• THE PROBLEM
Provide a verbatim copy of the data below.

Collected data entries
● ● ● ● ●

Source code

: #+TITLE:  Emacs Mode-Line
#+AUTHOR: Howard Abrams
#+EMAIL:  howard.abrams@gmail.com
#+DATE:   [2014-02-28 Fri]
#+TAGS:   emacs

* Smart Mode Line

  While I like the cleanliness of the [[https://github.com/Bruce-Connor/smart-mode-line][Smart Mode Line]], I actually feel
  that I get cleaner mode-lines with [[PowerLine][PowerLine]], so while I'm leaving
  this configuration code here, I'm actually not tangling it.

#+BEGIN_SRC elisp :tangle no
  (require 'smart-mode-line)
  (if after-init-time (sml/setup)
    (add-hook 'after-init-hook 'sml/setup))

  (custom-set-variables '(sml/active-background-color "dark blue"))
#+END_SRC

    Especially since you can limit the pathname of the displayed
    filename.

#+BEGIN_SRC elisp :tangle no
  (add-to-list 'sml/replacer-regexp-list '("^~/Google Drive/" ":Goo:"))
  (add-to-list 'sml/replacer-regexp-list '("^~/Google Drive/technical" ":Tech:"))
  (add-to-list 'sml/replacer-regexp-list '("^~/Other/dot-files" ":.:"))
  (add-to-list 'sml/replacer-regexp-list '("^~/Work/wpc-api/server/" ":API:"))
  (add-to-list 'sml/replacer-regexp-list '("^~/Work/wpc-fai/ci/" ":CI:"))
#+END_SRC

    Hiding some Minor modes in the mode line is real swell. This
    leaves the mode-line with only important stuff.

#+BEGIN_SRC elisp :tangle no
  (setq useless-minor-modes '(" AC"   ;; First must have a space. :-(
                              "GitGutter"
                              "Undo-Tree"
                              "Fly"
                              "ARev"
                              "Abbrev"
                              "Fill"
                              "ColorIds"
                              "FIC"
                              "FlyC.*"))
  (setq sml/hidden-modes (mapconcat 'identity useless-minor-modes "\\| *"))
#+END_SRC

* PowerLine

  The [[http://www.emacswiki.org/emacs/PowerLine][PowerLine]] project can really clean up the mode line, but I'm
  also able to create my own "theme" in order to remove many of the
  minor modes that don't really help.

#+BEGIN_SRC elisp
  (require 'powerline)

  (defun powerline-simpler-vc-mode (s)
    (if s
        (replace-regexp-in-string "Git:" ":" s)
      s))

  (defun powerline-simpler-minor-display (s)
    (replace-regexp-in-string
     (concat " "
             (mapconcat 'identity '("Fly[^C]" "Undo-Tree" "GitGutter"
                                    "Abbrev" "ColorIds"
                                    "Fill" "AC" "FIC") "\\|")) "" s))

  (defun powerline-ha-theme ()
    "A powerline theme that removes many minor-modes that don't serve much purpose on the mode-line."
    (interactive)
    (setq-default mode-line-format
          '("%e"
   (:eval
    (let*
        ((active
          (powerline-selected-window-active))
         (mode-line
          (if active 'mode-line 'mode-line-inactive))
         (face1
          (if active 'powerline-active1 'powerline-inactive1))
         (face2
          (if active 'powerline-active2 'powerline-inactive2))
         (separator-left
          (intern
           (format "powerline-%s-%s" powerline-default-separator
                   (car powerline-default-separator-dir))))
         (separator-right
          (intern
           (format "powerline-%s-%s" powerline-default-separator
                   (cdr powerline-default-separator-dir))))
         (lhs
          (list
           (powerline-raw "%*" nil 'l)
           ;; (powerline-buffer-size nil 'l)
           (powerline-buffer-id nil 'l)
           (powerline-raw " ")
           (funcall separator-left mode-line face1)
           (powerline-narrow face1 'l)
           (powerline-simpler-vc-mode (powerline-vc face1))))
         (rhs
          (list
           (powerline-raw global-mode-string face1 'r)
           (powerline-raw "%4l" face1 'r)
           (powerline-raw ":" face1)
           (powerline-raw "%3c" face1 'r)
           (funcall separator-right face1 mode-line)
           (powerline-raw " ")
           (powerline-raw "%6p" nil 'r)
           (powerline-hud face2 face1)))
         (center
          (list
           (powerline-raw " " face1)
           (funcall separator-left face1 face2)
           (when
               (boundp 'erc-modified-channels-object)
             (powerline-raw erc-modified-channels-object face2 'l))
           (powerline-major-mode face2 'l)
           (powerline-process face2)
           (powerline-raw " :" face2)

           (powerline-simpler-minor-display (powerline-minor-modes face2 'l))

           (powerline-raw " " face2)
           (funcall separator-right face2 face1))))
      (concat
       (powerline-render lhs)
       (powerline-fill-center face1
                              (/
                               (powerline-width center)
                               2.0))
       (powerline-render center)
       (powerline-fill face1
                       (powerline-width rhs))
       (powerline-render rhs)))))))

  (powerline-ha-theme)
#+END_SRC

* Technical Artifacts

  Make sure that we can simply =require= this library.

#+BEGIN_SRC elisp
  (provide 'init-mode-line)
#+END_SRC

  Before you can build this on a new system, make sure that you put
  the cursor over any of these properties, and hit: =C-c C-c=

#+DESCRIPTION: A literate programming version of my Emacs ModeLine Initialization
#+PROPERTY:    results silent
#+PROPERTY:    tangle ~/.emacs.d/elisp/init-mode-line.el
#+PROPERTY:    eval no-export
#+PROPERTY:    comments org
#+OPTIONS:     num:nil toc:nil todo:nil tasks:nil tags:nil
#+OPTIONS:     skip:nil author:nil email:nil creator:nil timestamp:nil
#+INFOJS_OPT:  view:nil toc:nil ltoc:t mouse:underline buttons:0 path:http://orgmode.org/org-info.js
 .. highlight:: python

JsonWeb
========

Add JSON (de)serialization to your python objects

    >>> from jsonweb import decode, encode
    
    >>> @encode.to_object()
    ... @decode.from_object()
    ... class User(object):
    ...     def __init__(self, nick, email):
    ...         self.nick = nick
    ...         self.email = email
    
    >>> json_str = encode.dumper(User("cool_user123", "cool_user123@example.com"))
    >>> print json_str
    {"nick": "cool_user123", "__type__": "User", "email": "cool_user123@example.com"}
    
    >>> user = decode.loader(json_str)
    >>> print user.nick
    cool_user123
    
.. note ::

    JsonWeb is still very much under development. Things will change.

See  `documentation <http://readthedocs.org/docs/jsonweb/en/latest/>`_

● ● ● ● ●

• RESULT OF THE TASK
Source code

: #+TITLE:  Emacs Mode-Line
#+AUTHOR: Howard Abrams
#+EMAIL:  howard.abrams@gmail.com
#+DATE:   [2014-02-28 Fri]
#+TAGS:   emacs

* Smart Mode Line

  While I like the cleanliness of the [[https://github.com/Bruce-Connor/smart-mode-line][Smart Mode Line]], I actually feel
  that I get cleaner mode-lines with [[PowerLine][PowerLine]], so while I'm leaving
  this configuration code here, I'm actually not tangling it.

#+BEGIN_SRC elisp :tangle no
  (require 'smart-mode-line)
  (if after-init-time (sml/setup)
    (add-hook 'after-init-hook 'sml/setup))

  (custom-set-variables '(sml/active-background-color "dark blue"))
#+END_SRC

    Especially since you can limit the pathname of the displayed
    filename.

#+BEGIN_SRC elisp :tangle no
  (add-to-list 'sml/replacer-regexp-list '("^~/Google Drive/" ":Goo:"))
  (add-to-list 'sml/replacer-regexp-list '("^~/Google Drive/technical" ":Tech:"))
  (add-to-list 'sml/replacer-regexp-list '("^~/Other/dot-files" ":.:"))
  (add-to-list 'sml/replacer-regexp-list '("^~/Work/wpc-api/server/" ":API:"))
  (add-to-list 'sml/replacer-regexp-list '("^~/Work/wpc-fai/ci/" ":CI:"))
#+END_SRC

    Hiding some Minor modes in the mode line is real swell. This
    leaves the mode-line with only important stuff.

#+BEGIN_SRC elisp :tangle no
  (setq useless-minor-modes '(" AC"   ;; First must have a space. :-(
                              "GitGutter"
                              "Undo-Tree"
                              "Fly"
                              "ARev"
                              "Abbrev"
                              "Fill"
                              "ColorIds"
                              "FIC"
                              "FlyC.*"))
  (setq sml/hidden-modes (mapconcat 'identity useless-minor-modes "\\| *"))
#+END_SRC

* PowerLine

  The [[http://www.emacswiki.org/emacs/PowerLine][PowerLine]] project can really clean up the mode line, but I'm
  also able to create my own "theme" in order to remove many of the
  minor modes that don't really help.

#+BEGIN_SRC elisp
  (require 'powerline)

  (defun powerline-simpler-vc-mode (s)
    (if s
        (replace-regexp-in-string "Git:" ":" s)
      s))

  (defun powerline-simpler-minor-display (s)
    (replace-regexp-in-string
     (concat " "
             (mapconcat 'identity '("Fly[^C]" "Undo-Tree" "GitGutter"
                                    "Abbrev" "ColorIds"
                                    "Fill" "AC" "FIC") "\\|")) "" s))

  (defun powerline-ha-theme ()
    "A powerline theme that removes many minor-modes that don't serve much purpose on the mode-line."
    (interactive)
    (setq-default mode-line-format
          '("%e"
   (:eval
    (let*
        ((active
          (powerline-selected-window-active))
         (mode-line
          (if active 'mode-line 'mode-line-inactive))
         (face1
          (if active 'powerline-active1 'powerline-inactive1))
         (face2
          (if active 'powerline-active2 'powerline-inactive2))
         (separator-left
          (intern
           (format "powerline-%s-%s" powerline-default-separator
                   (car powerline-default-separator-dir))))
         (separator-right
          (intern
           (format "powerline-%s-%s" powerline-default-separator
                   (cdr powerline-default-separator-dir))))
         (lhs
          (list
           (powerline-raw "%*" nil 'l)
           ;; (powerline-buffer-size nil 'l)
           (powerline-buffer-id nil 'l)
           (powerline-raw " ")
           (funcall separator-left mode-line face1)
           (powerline-narrow face1 'l)
           (powerline-simpler-vc-mode (powerline-vc face1))))
         (rhs
          (list
           (powerline-raw global-mode-string face1 'r)
           (powerline-raw "%4l" face1 'r)
           (powerline-raw ":" face1)
           (powerline-raw "%3c" face1 'r)
           (funcall separator-right face1 mode-line)
           (powerline-raw " ")
           (powerline-raw "%6p" nil 'r)
           (powerline-hud face2 face1)))
         (center
          (list
           (powerline-raw " " face1)
           (funcall separator-left face1 face2)
           (when
               (boundp 'erc-modified-channels-object)
             (powerline-raw erc-modified-channels-object face2 'l))
           (powerline-major-mode face2 'l)
           (powerline-process face2)
           (powerline-raw " :" face2)

           (powerline-simpler-minor-display (powerline-minor-modes face2 'l))

           (powerline-raw " " face2)
           (funcall separator-right face2 face1))))
      (concat
       (powerline-render lhs)
       (powerline-fill-center face1
                              (/
                               (powerline-width center)
                               2.0))
       (powerline-render center)
       (powerline-fill face1
                       (powerline-width rhs))
       (powerline-render rhs)))))))

  (powerline-ha-theme)
#+END_SRC

* Technical Artifacts

  Make sure that we can simply =require= this library.

#+BEGIN_SRC elisp
  (provide 'init-mode-line)
#+END_SRC

  Before you can build this on a new system, make sure that you put
  the cursor over any of these properties, and hit: =C-c C-c=

#+DESCRIPTION: A literate programming version of my Emacs ModeLine Initialization
#+PROPERTY:    results silent
#+PROPERTY:    tangle ~/.emacs.d/elisp/init-mode-line.el
#+PROPERTY:    eval no-export
#+PROPERTY:    comments org
#+OPTIONS:     num:nil toc:nil todo:nil tasks:nil tags:nil
#+OPTIONS:     skip:nil author:nil email:nil creator:nil timestamp:nil
#+INFOJS_OPT:  view:nil toc:nil ltoc:t mouse:underline buttons:0 path:http://orgmode.org/org-info.js
 .. highlight:: python

JsonWeb
========

Add JSON (de)serialization to your python objects

    >>> from jsonweb import decode, encode
    
    >>> @encode.to_object()
    ... @decode.from_object()
    ... class User(object):
    ...     def __init__(self, nick, email):
    ...         self.nick = nick
    ...         self.email = email
    
    >>> json_str = encode.dumper(User("cool_user123", "cool_user123@example.com"))
    >>> print json_str
    {"nick": "cool_user123", "__type__": "User", "email": "cool_user123@example.com"}
    
    >>> user = decode.loader(json_str)
    >>> print user.nick
    cool_user123
    
.. note ::

    JsonWeb is still very much under development. Things will change.

See  `documentation <http://readthedocs.org/docs/jsonweb/en/latest/>`_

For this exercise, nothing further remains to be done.